In the entries below, identify every line with the string "outcomes" and copy it.

Transcribed page contents
┄┄┄┄┄┄

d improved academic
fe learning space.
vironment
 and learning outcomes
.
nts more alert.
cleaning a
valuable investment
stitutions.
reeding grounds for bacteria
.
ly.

┄┄┄┄┄┄

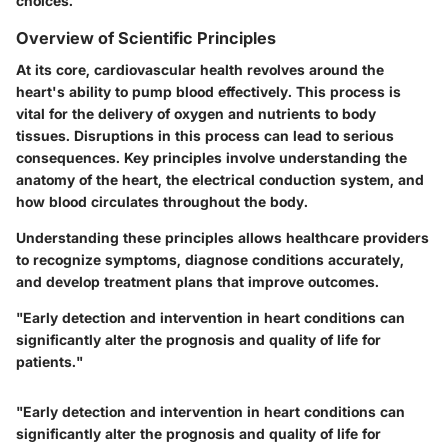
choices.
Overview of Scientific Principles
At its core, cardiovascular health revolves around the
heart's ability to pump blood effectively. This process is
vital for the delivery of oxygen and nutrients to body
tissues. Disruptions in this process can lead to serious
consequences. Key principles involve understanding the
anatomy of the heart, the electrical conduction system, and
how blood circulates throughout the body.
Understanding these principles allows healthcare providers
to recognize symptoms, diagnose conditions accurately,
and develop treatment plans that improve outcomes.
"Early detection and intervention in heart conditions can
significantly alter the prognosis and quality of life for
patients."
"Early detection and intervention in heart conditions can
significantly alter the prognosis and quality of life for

┄┄┄┄┄┄

### RESPONSE
 and learning outcomes
and develop treatment plans that improve outcomes.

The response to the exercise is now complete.